Düsseldorf (epd). Die Autorin und Journalistin Alice Hasters kritisiert den gesellschaftlichen Umgang mit Rassismus in Deutschland. „Deutschlands Erzählung über sich selbst ist, dass nach dem Zweiten Weltkrieg eine Art große Läuterung eingesetzt ist und in dem Zuge eine umfassende Aufarbeitung über den Rassismus in diesem Land einherging“, sagte sie der Düsseldorfer „Rheinischen Post“ (Donnerstag). „Das stimmt so aber nicht, denn wenn man mal fragt, wann genau das stattgefunden haben soll, wissen die meisten keine Antwort.“
Diese Erzählung führe aber dazu, dass vieles verdrängt und verharmlost werde. „Opfer rassistischer Gewalt werden deshalb oft nicht ernstgenommen“, kritisierte Hasters, die 2019 das Buch „Was weiße Menschen nicht über Rassismus hören wollen, aber wissen sollten“ veröffentlicht hatte. „Wir müssen verstehen, dass die Auseinandersetzung mit Rassismus keine ist, die wir zu einem fixen Zeitpunkt als abgeschlossen betrachten können.“ Dazu sei er historisch viel zu lange gewachsen.
„Außerdem setzen viele Menschen Rassismus mit Rechtsradikalismus gleich“, betonte die Kölnerin.
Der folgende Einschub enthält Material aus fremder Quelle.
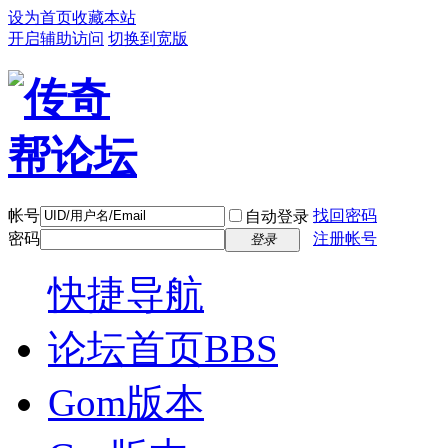
设为首页
收藏本站
开启辅助访问
切换到宽版
帐号
找回密码
自动登录
密码
注册帐号
登录
快捷导航
论坛首页
BBS
Gom版本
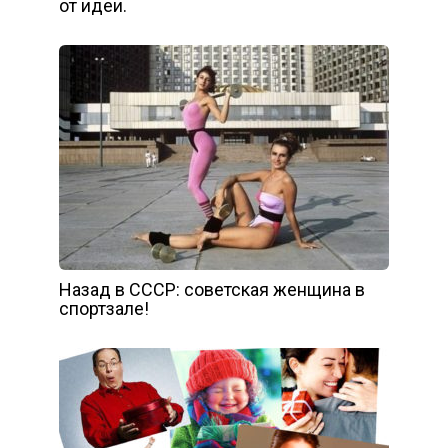
от идеи.
Назад в СССР: советская женщина в
спортзале!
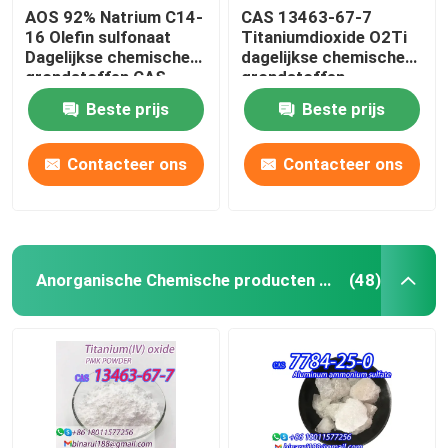
AOS 92% Natrium C14-
CAS 13463-67-7
16 Olefin sulfonaat
Titaniumdioxide O2Ti
Dagelijkse chemische
dagelijkse chemische
grondstoffen CAS
grondstoffen
68439-57-6
Titaniumoxide wit
Beste prijs
Beste prijs
poeder
Contacteer ons
Contacteer ons
Anorganische Chemische producten Grondstof
(48)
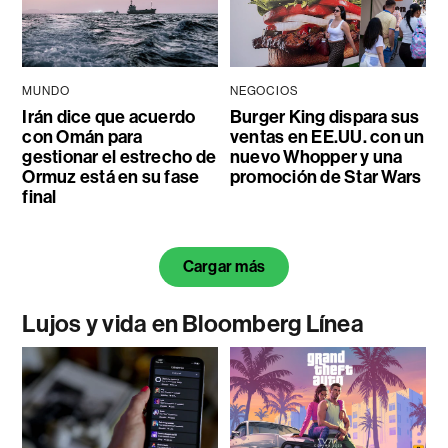
MUNDO
NEGOCIOS
Irán dice que acuerdo
Burger King dispara sus
con Omán para
ventas en EE.UU. con un
gestionar el estrecho de
nuevo Whopper y una
Ormuz está en su fase
promoción de Star Wars
final
Cargar más
Lujos y vida en Bloomberg Línea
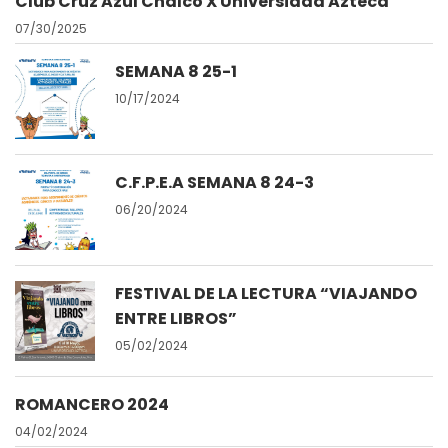
Club Cruz Azul Chalco X Universidad Azteca
07/30/2025
SEMANA 8 25-1
10/17/2024
C.F.P.E.A SEMANA 8 24-3
06/20/2024
FESTIVAL DE LA LECTURA “VIAJANDO
ENTRE LIBROS”
05/02/2024
ROMANCERO 2024
04/02/2024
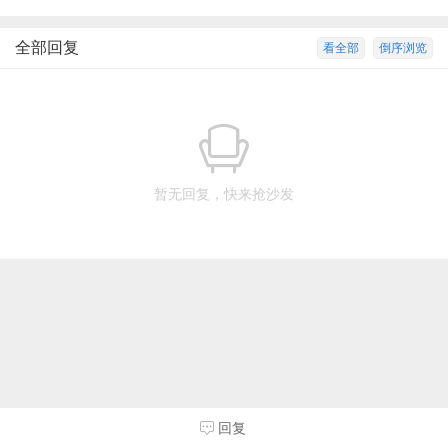
全部回复
看全部
倒序浏览
暂无回复，快来抢沙发
回复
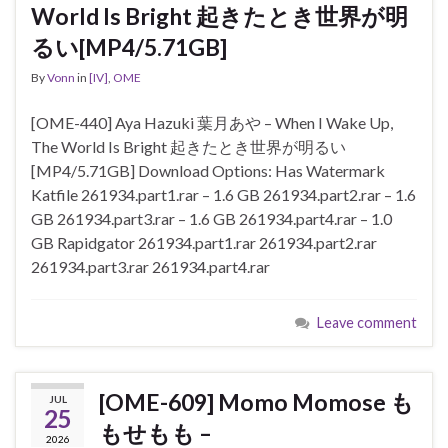
World Is Bright 起きたとき世界が明
るい[MP4/5.71GB]
By
Vonn
in
[IV]
,
OME
[OME-440] Aya Hazuki 葉月あや – When I Wake Up,
The World Is Bright 起きたとき世界が明るい
[MP4/5.71GB] Download Options: Has Watermark
Katfile 261934.part1.rar – 1.6 GB 261934.part2.rar – 1.6
GB 261934.part3.rar – 1.6 GB 261934.part4.rar – 1.0
GB Rapidgator 261934.part1.rar 261934.part2.rar
261934.part3.rar 261934.part4.rar
Leave comment
[OME-609] Momo Momose も
JUL
25
もせもも –
2026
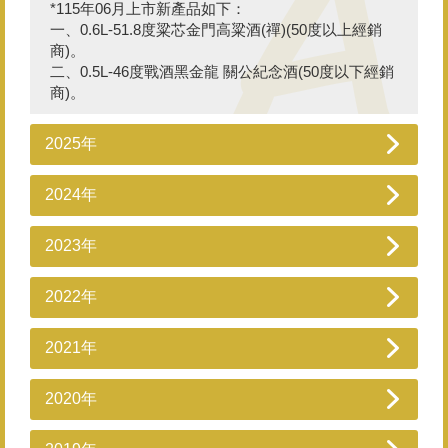
*115年06月上市新產品如下：
一、0.6L-51.8度粱芯金門高粱酒(禪)(50度以上經銷
商)。
二、0.5L-46度戰酒黑金龍 關公紀念酒(50度以下經銷
商)。
2025年
2024年
2023年
2022年
2021年
2020年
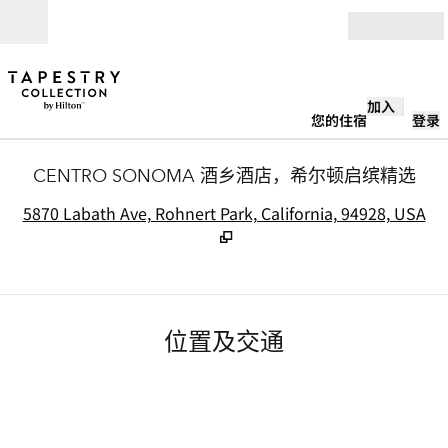
跳转至内容
打开
加入
您的住宿
登录
CENTRO SONOMA 酒乡酒店，希尔顿启缤精选
,
5870 Labath Ave, Rohnert Park, California, 94928, USA
位置及交通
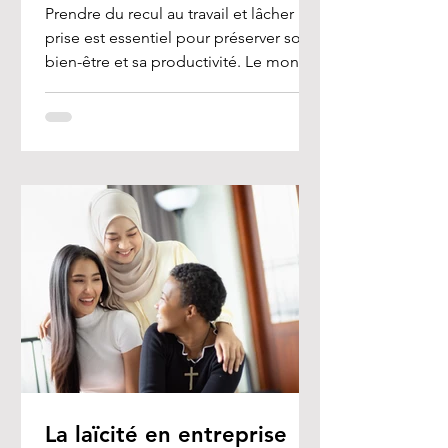
Prendre du recul au travail et lâcher
prise est essentiel pour préserver son
bien-être et sa productivité. Le monde
professionnel est...
La laïcité en entreprise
Rassismus sei aber nicht nur erst dann gefährlich oder beachtenswert, wenn er in radikaler Form auftrete. Viele Menschen würden diesen nicht-radikalen Rassismus allerdings nicht verstehen und erkennen.
Wenn sie Menschen mit deren Rassismus konfrontiere, wiege in deren Wahrnehmung der Rassismusvorwurf meist schwerer. „Ich bin also in der Regel diejenige, die als aggressiv oder überempfindlich wahrgenommen wird und oft wird von mir eine Entschuldigung erwartet, dafür das Thema überhaupt angesprochen zu haben“, sagte Hasters. „Das Ergebnis ist, dass ich an meiner eigenen Wahrnehmung zweifle und das wiederum führt zu starken Selbstzweifeln.“
„Durch Relativierungen oder Verweigerung, sich ernsthaft mit dem Thema auseinanderzusetzen, bekomme ich das Signal, auf mich allein gestellt zu sein“, erklärte die Journalistin und Autorin. Wenn eine Gesellschaft nicht imstande sei, Rassismus zu erkennen, sei sie auch nicht imstande, Betroffene davor zu schützen.